MADRID 12 Dic. (OTR/PRESS) -
Las constantes revisiones al alza del Producto Interior Bruto (PIB) español por parte de todos los organismos nacionales e internacionales no tienen nada que ver con las economías domésticas familiares. La economía irá bien para unos pocos, para algunas empresas, pero no esconde una realidad: la pobreza en España, hoy, no es una estadística, es una realidad sangrante a la que los Gobiernos nacional o autonómicos prestan una escasa atención. Y, si lo hacen, los resultados sólo muestran un fracaso rotundo. Para casi todos ellos ni es un problema prioritario -ni siquiera figura en las encuestas del CIS-, ni las medidas aplicadas han servido para reducir la brecha de desigualdad ni hay un programa para acabar con ella. Las personas que viven en exclusión severa son invisibles no sólo para quienes nos gobiernan. También para la mayor parte de los ciudadanos.

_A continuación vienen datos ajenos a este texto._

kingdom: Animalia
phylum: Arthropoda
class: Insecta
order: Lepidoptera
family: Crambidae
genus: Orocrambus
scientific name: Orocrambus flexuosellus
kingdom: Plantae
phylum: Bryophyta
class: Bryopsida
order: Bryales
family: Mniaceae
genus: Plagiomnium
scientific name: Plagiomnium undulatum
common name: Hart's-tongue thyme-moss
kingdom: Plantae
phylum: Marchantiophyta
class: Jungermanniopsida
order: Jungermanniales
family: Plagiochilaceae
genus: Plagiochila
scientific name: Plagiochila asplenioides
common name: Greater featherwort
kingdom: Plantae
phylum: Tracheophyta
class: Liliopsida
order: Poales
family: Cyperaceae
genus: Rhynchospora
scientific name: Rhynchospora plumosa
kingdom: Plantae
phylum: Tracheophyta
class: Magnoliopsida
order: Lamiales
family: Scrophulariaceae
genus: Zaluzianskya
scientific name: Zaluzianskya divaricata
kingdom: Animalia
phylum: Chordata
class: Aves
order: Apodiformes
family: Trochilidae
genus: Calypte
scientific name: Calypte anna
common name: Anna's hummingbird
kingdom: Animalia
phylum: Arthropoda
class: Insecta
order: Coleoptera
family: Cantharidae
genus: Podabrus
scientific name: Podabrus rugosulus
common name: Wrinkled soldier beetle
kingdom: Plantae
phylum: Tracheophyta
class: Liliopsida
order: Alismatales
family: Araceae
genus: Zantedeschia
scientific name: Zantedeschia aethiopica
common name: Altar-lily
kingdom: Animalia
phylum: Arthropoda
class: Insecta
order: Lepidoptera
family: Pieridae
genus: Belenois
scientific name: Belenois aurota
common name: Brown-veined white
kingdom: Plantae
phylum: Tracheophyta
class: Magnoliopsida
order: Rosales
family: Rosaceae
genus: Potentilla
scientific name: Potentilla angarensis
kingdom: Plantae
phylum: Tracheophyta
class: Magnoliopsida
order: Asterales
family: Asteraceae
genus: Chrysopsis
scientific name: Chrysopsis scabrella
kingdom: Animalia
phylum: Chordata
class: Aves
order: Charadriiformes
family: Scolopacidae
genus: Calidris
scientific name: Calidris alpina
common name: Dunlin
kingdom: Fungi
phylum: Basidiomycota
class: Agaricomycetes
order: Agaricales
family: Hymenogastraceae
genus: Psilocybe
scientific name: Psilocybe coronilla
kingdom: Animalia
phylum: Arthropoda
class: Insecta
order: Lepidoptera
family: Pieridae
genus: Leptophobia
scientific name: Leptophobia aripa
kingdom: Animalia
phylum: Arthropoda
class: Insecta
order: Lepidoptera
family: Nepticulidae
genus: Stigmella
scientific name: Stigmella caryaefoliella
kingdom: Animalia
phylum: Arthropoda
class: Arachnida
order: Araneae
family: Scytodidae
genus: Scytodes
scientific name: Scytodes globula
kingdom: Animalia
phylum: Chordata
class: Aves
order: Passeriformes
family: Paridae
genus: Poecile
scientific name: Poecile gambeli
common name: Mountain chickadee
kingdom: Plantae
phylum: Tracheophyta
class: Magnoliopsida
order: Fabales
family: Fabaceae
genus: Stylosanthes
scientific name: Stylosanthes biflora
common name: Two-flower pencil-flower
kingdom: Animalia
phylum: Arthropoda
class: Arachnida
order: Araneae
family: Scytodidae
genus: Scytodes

Han coincidido en estas semanas tres informes -el IX Informe FOESSA de Cáritas y otros dos de Unicef y de Save The Children, estos últimos centrados especialmente en la pobreza y la exclusión infantil y juvenil- que ponen de manifiesto la dura realidad: en España hay 9,4 millones de pobres, de personas en exclusión social* con una economía que "va como un cohete", como presume el presidente del Gobierno "del progreso". Familias, hogares monoparentales, personas con rentas bajas que tienen que elegir entre comprar los alimentos básicos para ellos y sus hijos o pagar el alquiler y la luz o el gas y que, en una proporción importante tienen dificultades hasta para comprar medicamentos y seguir tratamientos médicos. El coste de la crianza de niños y el de la cesta de la compra se ha disparado. A veces no tienen posibilidad de elegir entre pagar una cosa u otra: simplemente no pueden. Una de cada diez personas está en exclusión y más de ocho de cada diez hogares cuya persona sustentadora principal se encuentra en desempleo, están en situación de exclusión social.
Tres millones de personas tienen que vivir en casas cedidas gratuitamente por otras personas o instituciones, realquiladas, ocupadas ilegalmente o con aviso de desahucio y en una gran parte de los casos, en condiciones de hacinamiento.
Tres de cada cuatro personas de esos 9,4 millones de excluidos sociales, son españoles, pero la exclusión afecta al 47 por ciento de las personas de origen extracomunitario, a los inmigrantes. Los clichés xenófobos son radicalmente falsos. No hay paraísos para los que vienen de fuera huyendo de la guerra, de la miseria o de la persecución y la violencia. Y muchos de esos migrantes que han encontrado trabajo en las labores más duras, también están ayudando a pagar nuestras pensiones. Las de ahora y las de mañana. Aunque la tasa de pobreza se ha estabilizado, con una mínima mejora de seis décimas en 2023 (20,2), la de la población infantil y juvenil hay pasado de un 27,8 a un 28,9 por ciento.
Uno de cada tres menores está en riesgo de exclusión social, 10 puntos por encima de la media europea. En la UE, sólo Rumania está por debajo de nosotros; en la OCDE, España ocupa el puesto 36 de 39 países. Hay un Día Internacional para la erradicación de la pobreza, pero es una farsa. A nadie le importa. La pobreza es un cúmulo de problemas: el sinhogarismo, la precariedad laboral y el desempleo, la inseguridad alimentaria, la pobreza energética, la falta de viviendas -que no va a resolver una empresa nacional sin competencias reales-, la trata de personas, la violencia contra la mujer. La pobreza, la exclusión social tiene un rostro mayoritariamente infantil y femenino. Y es un desafío moral, ético, social y político. Casi diez millones de personas condenadas a vivir en condiciones indignas no en el tercer mundo sino aquí, junto a nosotros. Invisibles para los políticos y para la sociedad, corresponsables todos de este drama indigno. Callar y no actuar es un pecado social imperdonable.